股裂き

 こんなのどかな田舎町の疾患別順位で精神科領域が一番だとは驚いた。昨日、市の国保委員会に出席したときに教えてもらった。確かに心が病みやすい時代だとは思うが、癌や糖尿病、高血圧などを抑えて一番だとは思わなかった。田舎町でこうだから都会ではとつい想像してしまう。 昨年の同じ会合で、職員による説明がさっぱり分からないから、数字の羅列ではなく日本語で意味が分かるようにとお願いしていたら、なんと昨日渡された資料には初心者用に解釈が添付されていた。僕ら素人に役所の作った膨大な量の表が読めるわけがない。おまけに専門用語ばかりだから、余程帳面づけに精通した人間でないと説明について行かれないだろう。それが証拠に、医師も歯科医師も僕も全く発言しない。何か意見を言わなければと思うが、内容が理解できないから言いようがないのだ。その上少しばかりの日当が出るからよけい居づらい。全くのボランティアなら居るだけでもかまわないが、数千円いただけるばかりに分からないのに分かった振りをして椅子に腰掛けているのは辛い。 解釈をつけてくれたのは若い職員だった。ちゃんと昨年お願いしたことを覚えていてくれたことに感謝すると共に、公務員を否定しがちな風潮にちょっと違和感を覚えた。能力のある人が平均的にそろっているのだから、それらの力を使わない手はない。役所が誰のために奉仕するのかを明確にすればもっともっと市民の生活が改善されることは多いだろう。能力を否定するのではなく、発揮してもらえる体制こそが必要だろう。いや体制より心制かな?  瀬戸内市の場合、国民保険料を払わない人、払えない人、安くしてもらっている人を含めると5割に近い。恐らくこの町に特有な比率ではなく、日本中で近い値が出ているのではないか。こうしてみると年金ではないが近い将来破綻するのは見えている。良くある話のように、払える人が払えない人を養っていることになるのだが、払わない人を払える人が養うのには抵抗があるだろう。払えないのと払わないのとでは天地の差がある。食っていけないから捨てる道徳もあるし、飽食を求めて捨てる道徳もある。股裂の道徳が橋の欄干からダイブする。
----------
本文について、次の問いに答えなさい。
(a) 田舎町の疾患別順位で一番だったのは、どの領域か。
(b) 昨日渡された資料には、何が添付されていたか。
(c) 瀬戸内市で国民保険料を払わない人、払えない人、安くしてもらっている人を含めると、どれくらいの割合になるか。
次に続く行は、本文とは別の出典から取ったものです。

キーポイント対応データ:
----------
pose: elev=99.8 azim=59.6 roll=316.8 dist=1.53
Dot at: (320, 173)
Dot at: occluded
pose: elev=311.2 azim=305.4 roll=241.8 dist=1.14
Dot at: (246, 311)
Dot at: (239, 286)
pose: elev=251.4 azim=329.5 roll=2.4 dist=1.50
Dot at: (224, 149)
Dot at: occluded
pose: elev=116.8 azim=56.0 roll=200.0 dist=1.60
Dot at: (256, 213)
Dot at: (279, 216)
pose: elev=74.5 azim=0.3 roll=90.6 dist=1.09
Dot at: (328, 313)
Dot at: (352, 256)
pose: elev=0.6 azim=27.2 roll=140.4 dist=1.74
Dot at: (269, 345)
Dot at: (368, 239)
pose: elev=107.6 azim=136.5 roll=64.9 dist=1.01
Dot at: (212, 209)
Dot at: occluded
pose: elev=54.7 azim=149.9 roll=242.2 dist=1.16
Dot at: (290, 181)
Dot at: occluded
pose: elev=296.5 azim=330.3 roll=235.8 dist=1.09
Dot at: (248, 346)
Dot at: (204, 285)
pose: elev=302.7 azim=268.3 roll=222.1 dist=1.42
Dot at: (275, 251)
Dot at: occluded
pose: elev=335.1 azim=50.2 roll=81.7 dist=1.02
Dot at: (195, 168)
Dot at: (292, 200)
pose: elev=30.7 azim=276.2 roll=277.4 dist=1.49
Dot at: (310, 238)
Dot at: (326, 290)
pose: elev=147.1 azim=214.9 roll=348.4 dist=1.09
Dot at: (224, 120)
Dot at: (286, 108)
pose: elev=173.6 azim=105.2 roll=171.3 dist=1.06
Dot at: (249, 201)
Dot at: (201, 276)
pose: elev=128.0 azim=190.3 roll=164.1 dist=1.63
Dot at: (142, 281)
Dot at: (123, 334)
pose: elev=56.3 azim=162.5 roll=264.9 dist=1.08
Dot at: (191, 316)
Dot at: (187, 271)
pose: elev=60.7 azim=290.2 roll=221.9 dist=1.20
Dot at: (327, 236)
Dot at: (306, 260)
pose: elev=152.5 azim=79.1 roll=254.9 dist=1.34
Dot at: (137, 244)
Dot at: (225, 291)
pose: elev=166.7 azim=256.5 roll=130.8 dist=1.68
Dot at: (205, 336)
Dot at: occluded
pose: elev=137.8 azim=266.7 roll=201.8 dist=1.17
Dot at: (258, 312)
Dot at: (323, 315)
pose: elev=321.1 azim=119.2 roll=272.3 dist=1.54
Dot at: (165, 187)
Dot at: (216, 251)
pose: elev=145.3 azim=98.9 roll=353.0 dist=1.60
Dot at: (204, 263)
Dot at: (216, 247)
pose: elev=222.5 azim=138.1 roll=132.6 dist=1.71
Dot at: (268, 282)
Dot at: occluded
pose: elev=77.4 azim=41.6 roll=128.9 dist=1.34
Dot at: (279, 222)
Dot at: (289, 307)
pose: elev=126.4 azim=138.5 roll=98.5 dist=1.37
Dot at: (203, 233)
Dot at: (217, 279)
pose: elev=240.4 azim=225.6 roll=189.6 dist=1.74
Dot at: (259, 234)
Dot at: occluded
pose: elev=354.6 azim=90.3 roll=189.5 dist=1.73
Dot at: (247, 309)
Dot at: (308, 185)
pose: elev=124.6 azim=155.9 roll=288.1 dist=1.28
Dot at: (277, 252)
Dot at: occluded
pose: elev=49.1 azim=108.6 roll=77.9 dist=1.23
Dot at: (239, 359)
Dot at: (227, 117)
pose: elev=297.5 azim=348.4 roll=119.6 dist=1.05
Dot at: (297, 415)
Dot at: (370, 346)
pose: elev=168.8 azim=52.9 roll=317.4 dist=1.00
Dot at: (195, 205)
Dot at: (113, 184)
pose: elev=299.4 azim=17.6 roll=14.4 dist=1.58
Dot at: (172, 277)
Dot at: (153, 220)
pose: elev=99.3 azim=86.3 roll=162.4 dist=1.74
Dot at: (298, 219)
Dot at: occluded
----------
**解答**
(a) 精神科領域
(b) 初心者用の解釈
(c) 5割に近い